Safety Mistakes Made

Cyril made SEVEN mistakes this morning - can you spot them all? See how well you did...
  • Switching off your computer at the monitor. Don’t leave electric appliances turned on if you’re not there – shut them down properly and switch them off at the plug. They don’t just guzzle electricity, they can also cause fires.
  • Forgetting to wear a seatbelt. Cyril had a near miss this morning – if he hadn’t strapped himself in, he might have been thrown forward when his mum slammed on the brakes. The cat would have been safe, but Cyril might have got a broken nose. Don’t forget that if you’re under 12 it’s illegal to travel in a car without the proper seatbelt.
  • Getting out of the car or bus without checking. If you’re opening your door onto the road, don’t forget there could be a car coming – and if you’re opening it onto the pavement, you could knock into a pushchair, skateboard, or another person. So look before you open your door and get out carefully.
  • Crossing the road without looking. When you’re crossing a road, use the Green Cross Code: Stop, Look, Listen. Never run onto a road to retrieve something until you are completely sure there is nothing coming – and ask an adult to get it for you if you can.
  • Taking sweets from strangers. No matter how tempting it is, don’t accept anything at all from a stranger, even the lollipop man.
  • Eating without washing your hands. How many germs are on your hands right now? There could be thousands! Wash your hands carefully with soap before you eat anything, otherwise you could be licking something very nasty indeed!
  • Watching where you’re going. Especially in a crowded place like outside school. Cyril pushes his way through the children to get a lolly and then walks along concentrating on eating. Don’t eat or use a mobile phone while you’re walking in a public place – it’s not just you who might fall over!

Safety on your Computer

  • NEVER, EVER give out your name, address, or photographs of friends and family on the Internet – even if you receive an email asking for them. You can never be sure who will use this information. They could use it to get into your bank account, or even to blackmail you.
  • When you use forums and chat-rooms, be aware that other people might not be who they seem. Pick a username that doesn’t give any clues about your real name or location. If you receive any comments or emails that worry you, show them to your parents and don’t respond.
  • When you’re visiting a website that asks you to sign-in, make sure you sign-out before you close the browser.

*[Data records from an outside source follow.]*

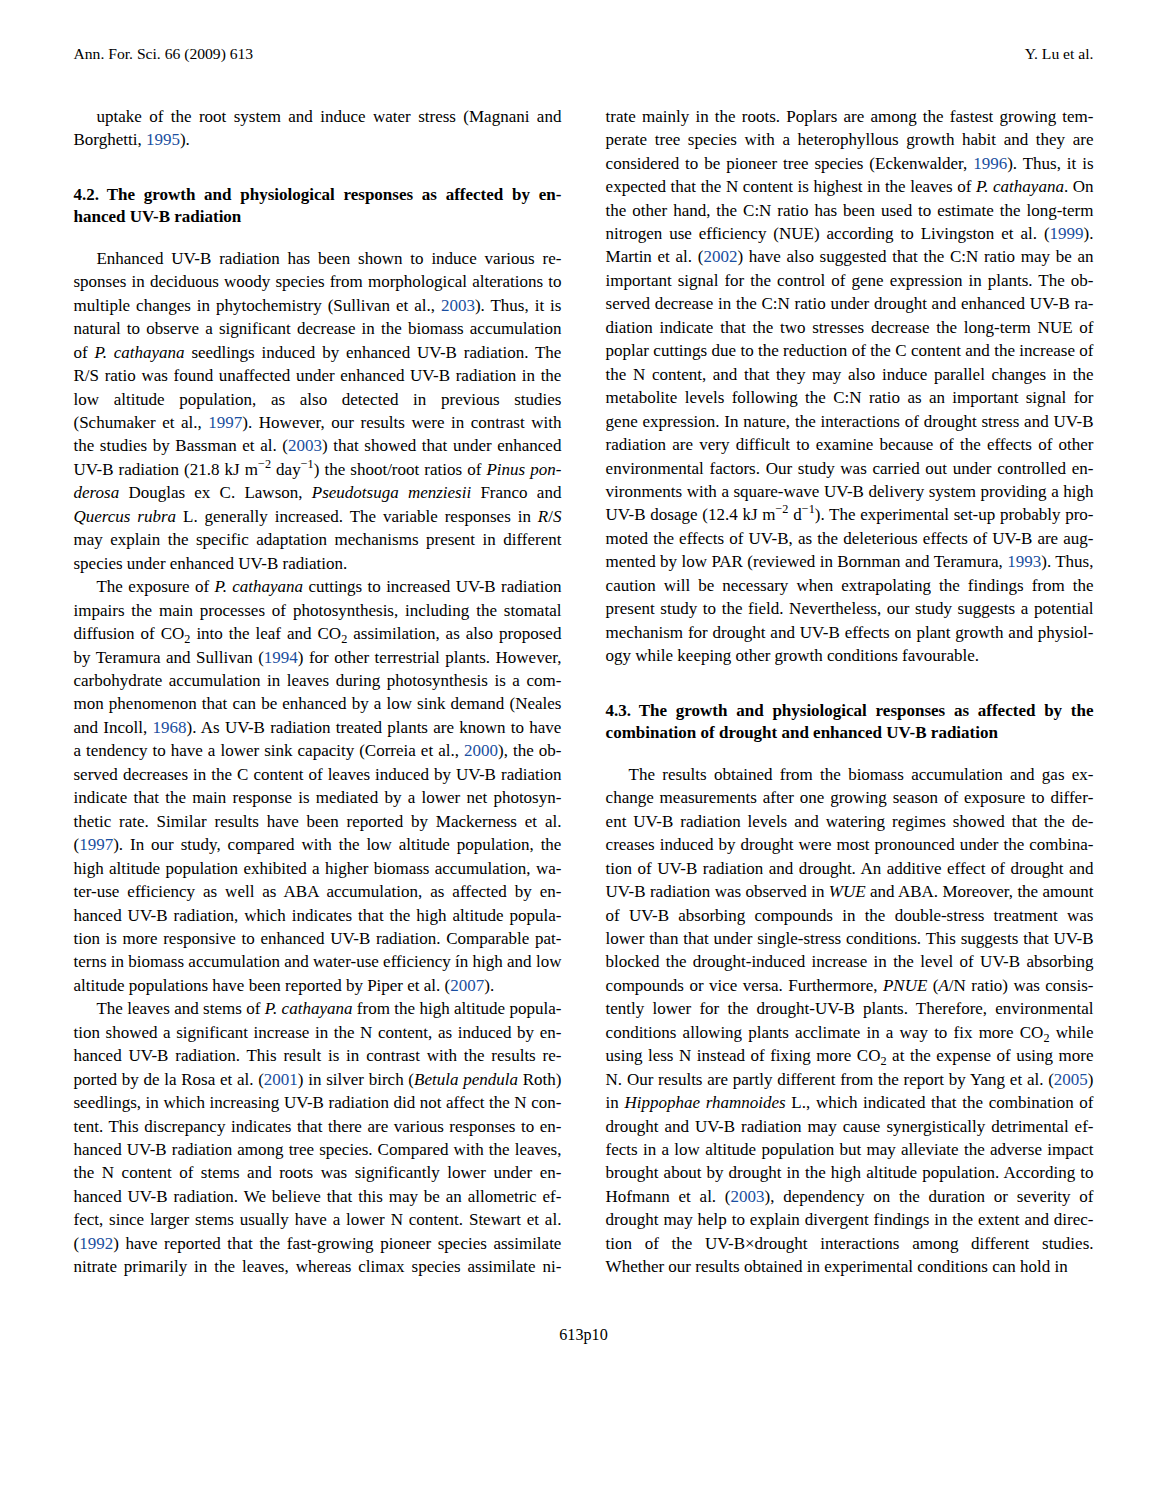Ann. For. Sci. 66 (2009) 613 Y. Lu et al.
uptake of the root system and induce water stress (Magnani and Borghetti, 1995).
4.2. The growth and physiological responses as affected by enhanced UV-B radiation
Enhanced UV-B radiation has been shown to induce various responses in deciduous woody species from morphological alterations to multiple changes in phytochemistry (Sullivan et al., 2003). Thus, it is natural to observe a significant decrease in the biomass accumulation of P. cathayana seedlings induced by enhanced UV-B radiation. The R/S ratio was found unaffected under enhanced UV-B radiation in the low altitude population, as also detected in previous studies (Schumaker et al., 1997). However, our results were in contrast with the studies by Bassman et al. (2003) that showed that under enhanced UV-B radiation (21.8 kJ m−2 day−1) the shoot/root ratios of Pinus ponderosa Douglas ex C. Lawson, Pseudotsuga menziesii Franco and Quercus rubra L. generally increased. The variable responses in R/S may explain the specific adaptation mechanisms present in different species under enhanced UV-B radiation.
The exposure of P. cathayana cuttings to increased UV-B radiation impairs the main processes of photosynthesis, including the stomatal diffusion of CO2 into the leaf and CO2 assimilation, as also proposed by Teramura and Sullivan (1994) for other terrestrial plants. However, carbohydrate accumulation in leaves during photosynthesis is a common phenomenon that can be enhanced by a low sink demand (Neales and Incoll, 1968). As UV-B radiation treated plants are known to have a tendency to have a lower sink capacity (Correia et al., 2000), the observed decreases in the C content of leaves induced by UV-B radiation indicate that the main response is mediated by a lower net photosynthetic rate. Similar results have been reported by Mackerness et al. (1997). In our study, compared with the low altitude population, the high altitude population exhibited a higher biomass accumulation, water-use efficiency as well as ABA accumulation, as affected by enhanced UV-B radiation, which indicates that the high altitude population is more responsive to enhanced UV-B radiation. Comparable patterns in biomass accumulation and water-use efficiency ín high and low altitude populations have been reported by Piper et al. (2007).
The leaves and stems of P. cathayana from the high altitude population showed a significant increase in the N content, as induced by enhanced UV-B radiation. This result is in contrast with the results reported by de la Rosa et al. (2001) in silver birch (Betula pendula Roth) seedlings, in which increasing UV-B radiation did not affect the N content. This discrepancy indicates that there are various responses to enhanced UV-B radiation among tree species. Compared with the leaves, the N content of stems and roots was significantly lower under enhanced UV-B radiation. We believe that this may be an allometric effect, since larger stems usually have a lower N content. Stewart et al. (1992) have reported that the fast-growing pioneer species assimilate nitrate primarily in the leaves, whereas climax species assimilate nitrate mainly in the roots. Poplars are among the fastest growing temperate tree species with a heterophyllous growth habit and they are considered to be pioneer tree species (Eckenwalder, 1996). Thus, it is expected that the N content is highest in the leaves of P. cathayana. On the other hand, the C:N ratio has been used to estimate the long-term nitrogen use efficiency (NUE) according to Livingston et al. (1999). Martin et al. (2002) have also suggested that the C:N ratio may be an important signal for the control of gene expression in plants. The observed decrease in the C:N ratio under drought and enhanced UV-B radiation indicate that the two stresses decrease the long-term NUE of poplar cuttings due to the reduction of the C content and the increase of the N content, and that they may also induce parallel changes in the metabolite levels following the C:N ratio as an important signal for gene expression. In nature, the interactions of drought stress and UV-B radiation are very difficult to examine because of the effects of other environmental factors. Our study was carried out under controlled environments with a square-wave UV-B delivery system providing a high UV-B dosage (12.4 kJ m−2 d−1). The experimental set-up probably promoted the effects of UV-B, as the deleterious effects of UV-B are augmented by low PAR (reviewed in Bornman and Teramura, 1993). Thus, caution will be necessary when extrapolating the findings from the present study to the field. Nevertheless, our study suggests a potential mechanism for drought and UV-B effects on plant growth and physiology while keeping other growth conditions favourable.
4.3. The growth and physiological responses as affected by the combination of drought and enhanced UV-B radiation
The results obtained from the biomass accumulation and gas exchange measurements after one growing season of exposure to different UV-B radiation levels and watering regimes showed that the decreases induced by drought were most pronounced under the combination of UV-B radiation and drought. An additive effect of drought and UV-B radiation was observed in WUE and ABA. Moreover, the amount of UV-B absorbing compounds in the double-stress treatment was lower than that under single-stress conditions. This suggests that UV-B blocked the drought-induced increase in the level of UV-B absorbing compounds or vice versa. Furthermore, PNUE (A/N ratio) was consistently lower for the drought-UV-B plants. Therefore, environmental conditions allowing plants acclimate in a way to fix more CO2 while using less N instead of fixing more CO2 at the expense of using more N. Our results are partly different from the report by Yang et al. (2005) in Hippophae rhamnoides L., which indicated that the combination of drought and UV-B radiation may cause synergistically detrimental effects in a low altitude population but may alleviate the adverse impact brought about by drought in the high altitude population. According to Hofmann et al. (2003), dependency on the duration or severity of drought may help to explain divergent findings in the extent and direction of the UV-B×drought interactions among different studies. Whether our results obtained in experimental conditions can hold in
613p10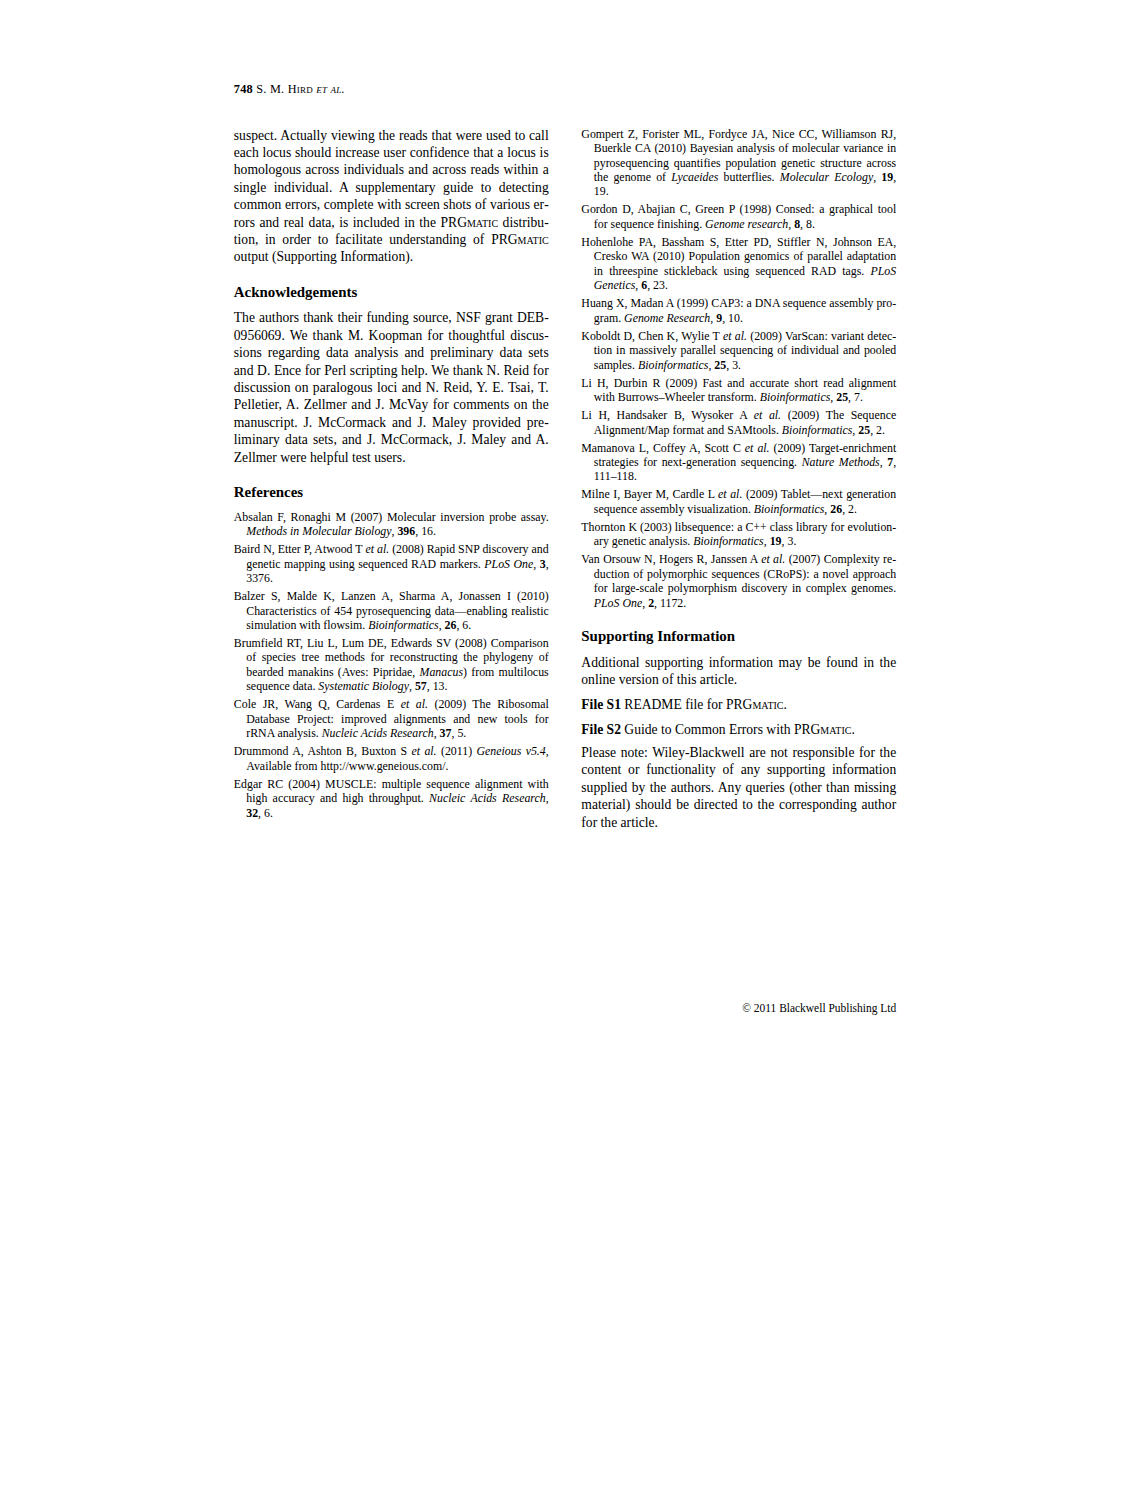748 S. M. Hird et al.
suspect. Actually viewing the reads that were used to call each locus should increase user confidence that a locus is homologous across individuals and across reads within a single individual. A supplementary guide to detecting common errors, complete with screen shots of various errors and real data, is included in the PRGmatic distribution, in order to facilitate understanding of PRGmatic output (Supporting Information).
Acknowledgements
The authors thank their funding source, NSF grant DEB-0956069. We thank M. Koopman for thoughtful discussions regarding data analysis and preliminary data sets and D. Ence for Perl scripting help. We thank N. Reid for discussion on paralogous loci and N. Reid, Y. E. Tsai, T. Pelletier, A. Zellmer and J. McVay for comments on the manuscript. J. McCormack and J. Maley provided preliminary data sets, and J. McCormack, J. Maley and A. Zellmer were helpful test users.
References
Absalan F, Ronaghi M (2007) Molecular inversion probe assay. Methods in Molecular Biology, 396, 16.
Baird N, Etter P, Atwood T et al. (2008) Rapid SNP discovery and genetic mapping using sequenced RAD markers. PLoS One, 3, 3376.
Balzer S, Malde K, Lanzen A, Sharma A, Jonassen I (2010) Characteristics of 454 pyrosequencing data—enabling realistic simulation with flowsim. Bioinformatics, 26, 6.
Brumfield RT, Liu L, Lum DE, Edwards SV (2008) Comparison of species tree methods for reconstructing the phylogeny of bearded manakins (Aves: Pipridae, Manacus) from multilocus sequence data. Systematic Biology, 57, 13.
Cole JR, Wang Q, Cardenas E et al. (2009) The Ribosomal Database Project: improved alignments and new tools for rRNA analysis. Nucleic Acids Research, 37, 5.
Drummond A, Ashton B, Buxton S et al. (2011) Geneious v5.4, Available from http://www.geneious.com/.
Edgar RC (2004) MUSCLE: multiple sequence alignment with high accuracy and high throughput. Nucleic Acids Research, 32, 6.
Gompert Z, Forister ML, Fordyce JA, Nice CC, Williamson RJ, Buerkle CA (2010) Bayesian analysis of molecular variance in pyrosequencing quantifies population genetic structure across the genome of Lycaeides butterflies. Molecular Ecology, 19, 19.
Gordon D, Abajian C, Green P (1998) Consed: a graphical tool for sequence finishing. Genome research, 8, 8.
Hohenlohe PA, Bassham S, Etter PD, Stiffler N, Johnson EA, Cresko WA (2010) Population genomics of parallel adaptation in threespine stickleback using sequenced RAD tags. PLoS Genetics, 6, 23.
Huang X, Madan A (1999) CAP3: a DNA sequence assembly program. Genome Research, 9, 10.
Koboldt D, Chen K, Wylie T et al. (2009) VarScan: variant detection in massively parallel sequencing of individual and pooled samples. Bioinformatics, 25, 3.
Li H, Durbin R (2009) Fast and accurate short read alignment with Burrows–Wheeler transform. Bioinformatics, 25, 7.
Li H, Handsaker B, Wysoker A et al. (2009) The Sequence Alignment/Map format and SAMtools. Bioinformatics, 25, 2.
Mamanova L, Coffey A, Scott C et al. (2009) Target-enrichment strategies for next-generation sequencing. Nature Methods, 7, 111–118.
Milne I, Bayer M, Cardle L et al. (2009) Tablet—next generation sequence assembly visualization. Bioinformatics, 26, 2.
Thornton K (2003) libsequence: a C++ class library for evolutionary genetic analysis. Bioinformatics, 19, 3.
Van Orsouw N, Hogers R, Janssen A et al. (2007) Complexity reduction of polymorphic sequences (CRoPS): a novel approach for large-scale polymorphism discovery in complex genomes. PLoS One, 2, 1172.
Supporting Information
Additional supporting information may be found in the online version of this article.
File S1 README file for PRGmatic.
File S2 Guide to Common Errors with PRGmatic.
Please note: Wiley-Blackwell are not responsible for the content or functionality of any supporting information supplied by the authors. Any queries (other than missing material) should be directed to the corresponding author for the article.
© 2011 Blackwell Publishing Ltd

Safety on Foot and on Bike

When you go out with your friends or family, there are lots of extra hazards to watch out for! This checklist will keep you safe from most of the common problems.
  • If you’re going out on a bike, ALWAYS put on your helmet – if you fall off it will cushion your most important asset – your brain! To make sure that cars and other cyclists can see you, wear light, bright clothing – fluorescent if you have any. If you’re going out at night, check your front and rear lights.
  • Walk in single file along roads, and stay on the side facing approaching traffic. When you come to a bend in the road, walk along the outside edge (avoiding the sharpest corner).
  • If you’re walking on your own, keep your mobile phone close to hand. Walk confidently and choose a route that is well-lit (avoiding any dark little streets or corners). Don’t stop and talk to anybody.
  • If you’re going out with your friends or family and you might get separated – at the beach, shops, or a concert – agree a place to meet up again.